Sargent was the second son of Henrietta (Gray) and Ignatius Sargent, a Boston merchant and banker who grew wealthy on railroad investments. He grew up on his father's 130 acre (526,000 m²) estate in Brookline, Massachusetts, and attended Harvard College, where he graduated in the Class of 1862. He enlisted in the Union Army later that year, saw service in Louisiana during the American Civil War, and was mustered out in 1865, after which he traveled in Europe for three years.
Having returned to his family's Brookline estate Holmlea, Sargent took over its management as a horticulturist, influenced by his cousin Henry and H. H. Hunnewell of Wellesley. Under his direction, the family estate became a landscape without flower bed,or geometric arrangements, but rather a recreation of nature with winding lanes, overhanging branches, and a profusion of trees and shrubbery.
When in 1872 Harvard University decided to establish an arboretum Prof. Francis Parkman at that time a professor of horticulture at Harvard's recently established Bussey Institution, probably suggested his young neighbor Sargent for the position. By the end of 1872, Sargent became the first Director of the Arnold Arboretum, a post he held until his death, and Director of the Botanic Garden in Cambridge (long since given up). In 1873, he married Mary Allen Robeson (June 14, 1853-August 15, 1919).

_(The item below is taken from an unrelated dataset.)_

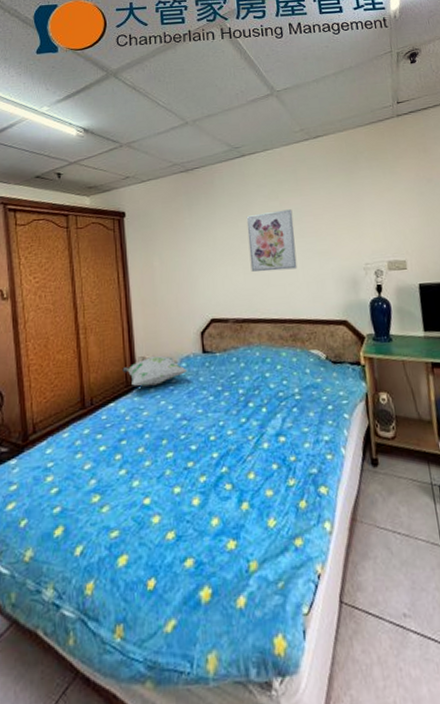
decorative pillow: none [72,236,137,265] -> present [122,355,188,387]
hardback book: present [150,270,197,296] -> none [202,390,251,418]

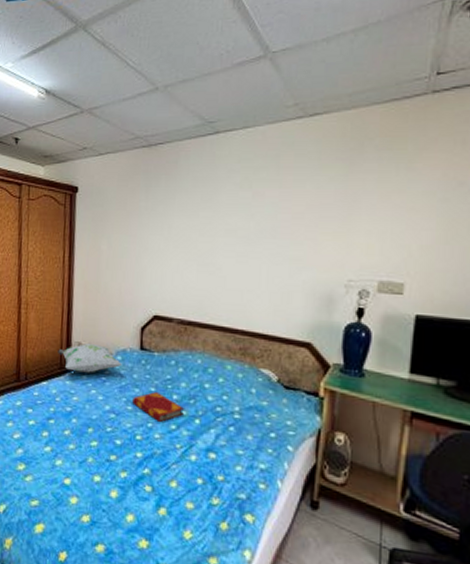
hardback book: none [202,390,251,418] -> present [132,392,184,422]
wall art: present [246,209,298,272] -> none [206,203,267,274]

Even by the standards of Boston society of the 1900s, Charles Sprague Sargent was unusual. He was colder than even the surrounding, and notoriously chilly, Boston society, had nothing to do with local government, and cared little for the social ills of his era. Rather he was a stern lord of his own arboretum, and always at work during his waking hours. In this career, Sargent came of age as a dendrologist and published extensively. His influence was felt nationally on the conservation of American forests (in particular the Catskills and Adirondacks). Locally he and Olmsted often teamed up, even for details so small as the tree plantings on Commonwealth Avenue.
After Sargent's death, on an Arbor Day memorial, Governor Fuller planted a white spruce on the grounds of the Massachusetts State House in his memory, and noted that, "Professor Sargent knew more about trees than any other living person. It would be hard to find anyone who did more to protect trees from the vandalism of those who do not appreciate the contribution that they make to the beauty and wealth of our nation."